Resmusica, 15 décembre 2015
par Catherine Scholler
 
Berlioz: La damnation de Faust, Paris, Opera Bastille, 8. Dezember 2015
 
Une Damnation de Faust très controversée à l’Opéra Bastille
 On avoue que les rumeurs de la bronca qui avait accueilli la générale et la première de cette Damnation de Faust avaient refroidi notre ardeur à y assister. On a, malgré tout, passé une plutôt bonne soirée.

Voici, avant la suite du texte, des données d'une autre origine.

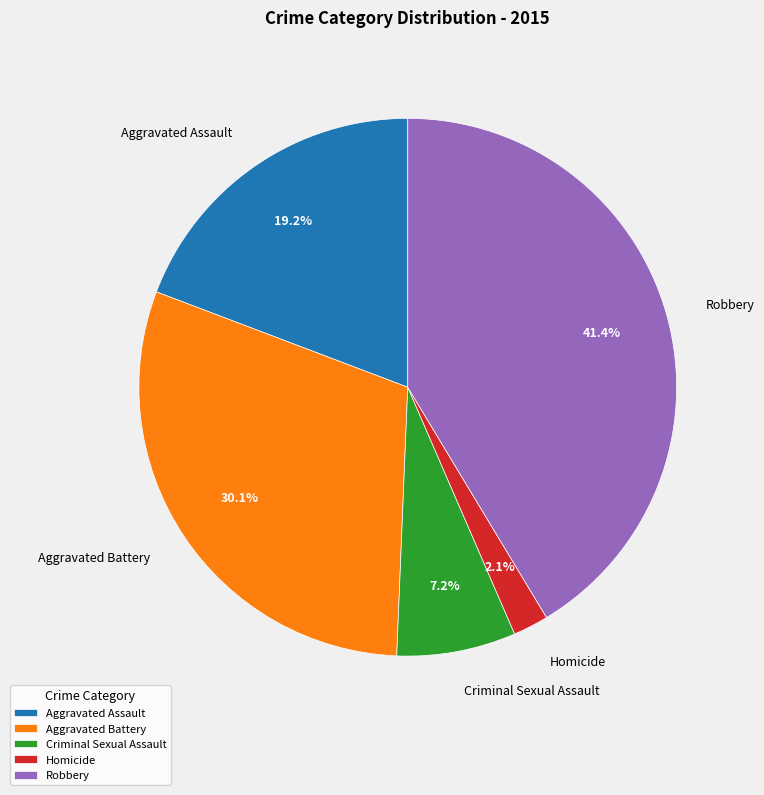

What is the ratio of the value at Criminal Sexual Assault to the value at Homicide?

3.4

L’idée de base du metteur en scène Alvis Hermanis, est que le scientifique Stephen Hawking, totalement paralysé à la suite d’une maladie neurodégénérative, et dont le rêve est de quitter la terre pour coloniser de nouvelles planètes afin de sauver l’humanité, est le Faust du XXIe siècle. Pour illustrer son propos, il fait appel au danseur fétiche de Pina Bausch, Dominique Mercy, omniprésent dans un fauteuil roulant. On y a vu, pour notre part, la représentation du Faust vieilli, que son jeune double contemple, et que Marguerite caresse, en soupirant « il ne vient pas, hélas », En fond de scène, les vidéos de Katrina Neiburga, projetées sur des cages en plexiglas, se réfèrent à tout ce qui peut constituer l’idée de nature : coquelicots, champs de blé, baleines, spermatozoïdes, fœtus… ça ressemble à un documentaire façon Microcosmos, mais c’est joli à regarder.

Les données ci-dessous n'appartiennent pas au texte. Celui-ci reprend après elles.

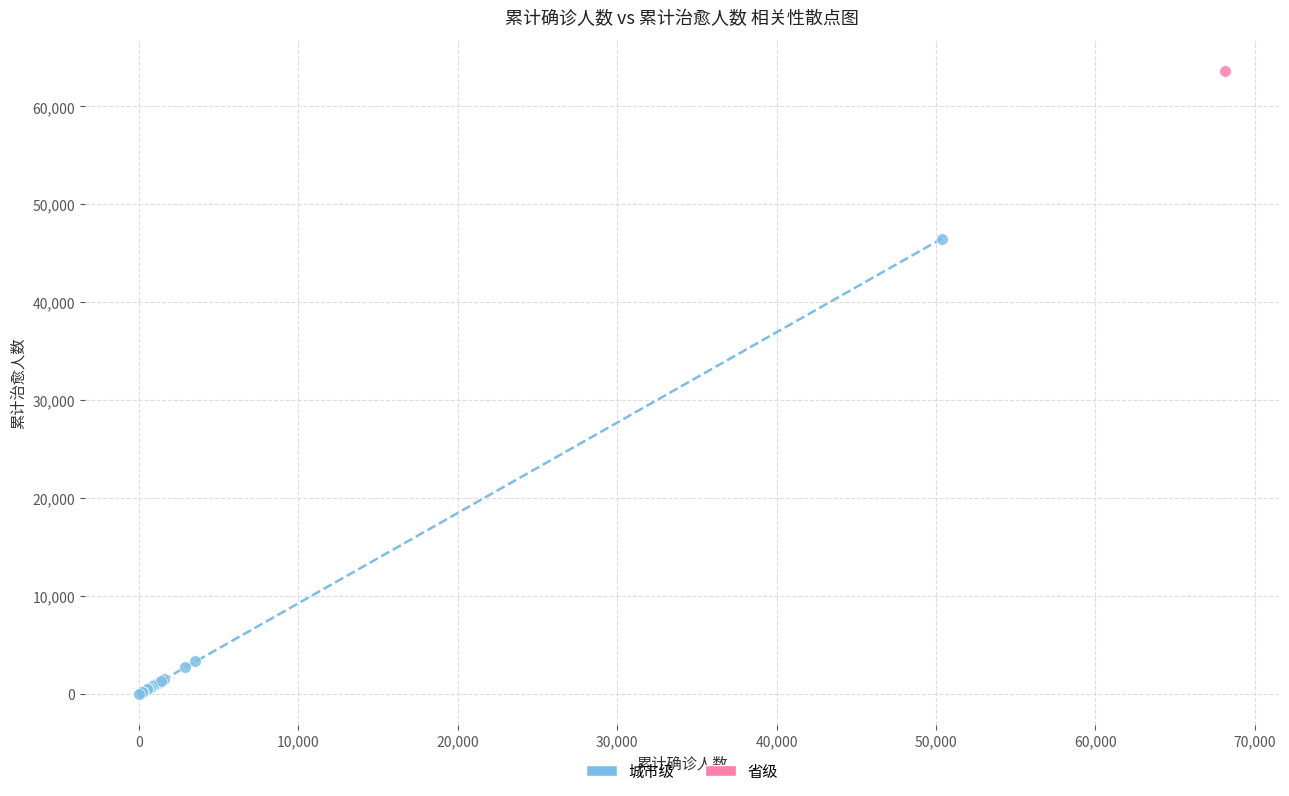

What are all the series names shown in the legend?

城市级, 省级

Il faut convenir que malgré l’indignation d’une grande partie du public, on a déjà vu plus laid, plus grotesque et plus hors de propos à l’Opéra de Paris. Cette production a au moins le mérite d’être esthétique, avec de belles images, et des chorégraphies presque toujours intéressantes. Le problème principal est que Alvis Hermanis peine à démontrer son propos, ne racontant ni l’histoire de Faust, ni celle de Stephen Hawking. Les chanteurs sont abandonnés à eux-mêmes, les chœurs sont rangés en rang d’oignon en fond de scène, laissant le soin d’animer le spectacle aux danseurs, à la vidéo, et aux sensationnelles lumières. Mais quelques situations sont vraiment marquantes, comme la rédemption finale du personnage principal, enfin arrivé sur Mars, qui recouvre ses fonctions vitales en apesanteur. Les esprits chagrin rétorqueront que cette dernière scène est celle de l’apothéose de Marguerite, ici totalement absente, mais cette vision est vraiment pleine de grâce et de poésie.

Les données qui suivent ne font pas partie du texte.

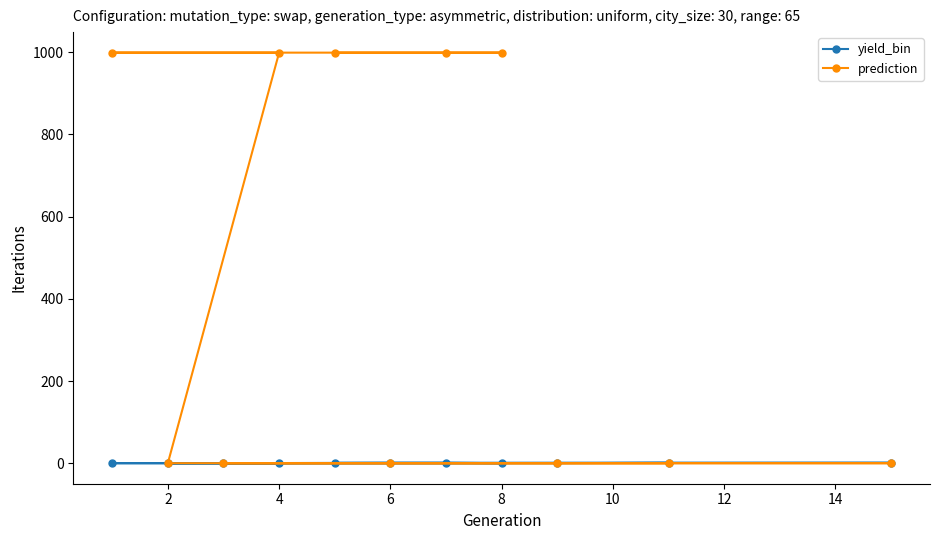

True or false: prediction and yield_bin intersect in this chart.

False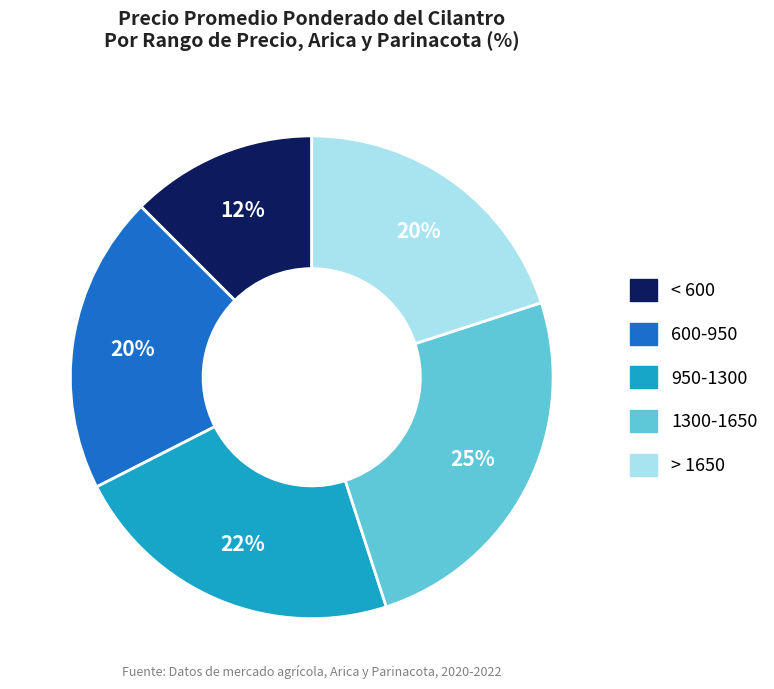

Is there a majority slice in this chart?

No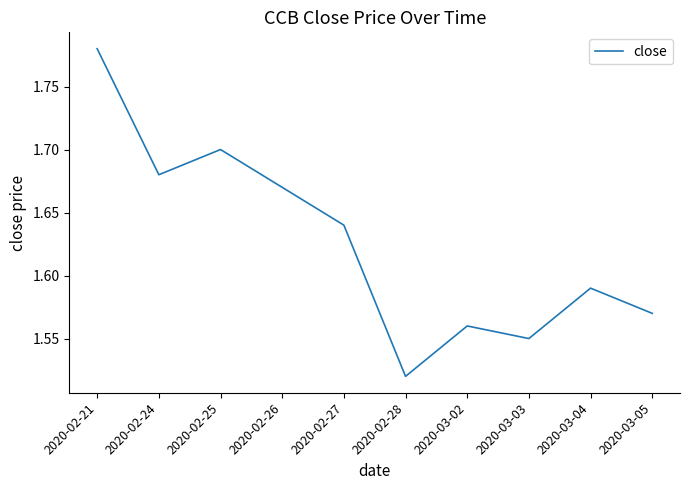

What position from the right is 2020-02-28?

5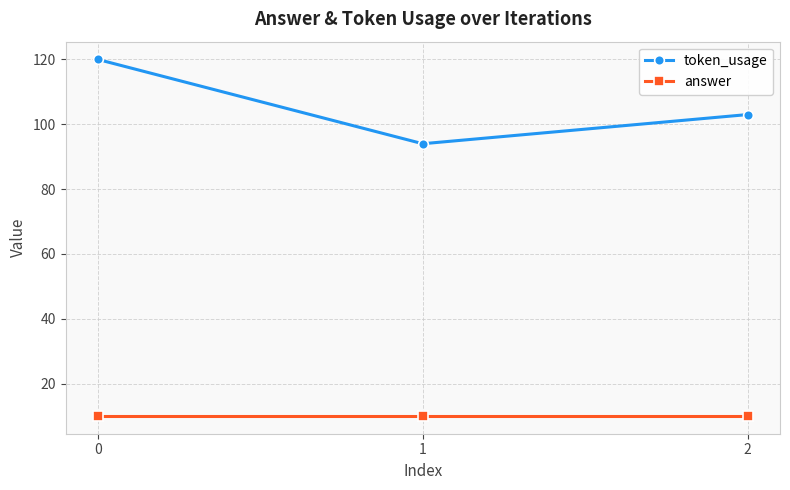

Is the value of answer at 2 greater than the value of token_usage at 0?

No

Tout ne fonctionne pas toujours bien ; le deuxième acte en particulier, alors que les chorégraphies deviennent carrément épileptiques, est d’un insondable ennui, ce qui déclenche les huées, qui visent particulièrement le chef, Philippe Jordan. Il faut dire que jusque là, sa direction, très propre, manquait de couleur, de passion, de romantisme, et que les chœurs ne faisaient pas preuve d’unité. Jonas Kaufmann lui même, exemplaire de ligne, de phrasé et de musicalité, semblait mal à l’aise, sur la réserve.

Le miracle se produit à l’entrée en scène de Marguerite, magnifique Sophie Koch, qui en quelques notes, rétablit l’émotion. Son interprétation, toute de pudeur et de passion, semble rendre la motivation à l’équipe (il faut préciser que dès la deuxième représentation, la vidéo d’escargots en train de copuler, qui avait déclenché l’hilarité générale à cet instant, a été retirée, ce qui a dû leur procurer un vif soulagement). L’orchestre retrouve flamme et couleurs, Jonas Kaufmann nous gratifie d’aigus mixés d’une maîtrise parfaite, et d’une « Nature immense » d’anthologie. Rien que pour cela, la soirée valait le déplacement.

La rencontre du ténor avec Bryn Terfel, c’est un peu l’union de la carpe et du lapin (on reste dans les métaphores naturalistes !) Le baryton délivre un Méphistophélès hâbleur, malin, un tantinet de mauvais goût, et sans beaucoup d’élégance. Solides seconds rôles de Sophie Claisse et Edwin Crossley-Mercer.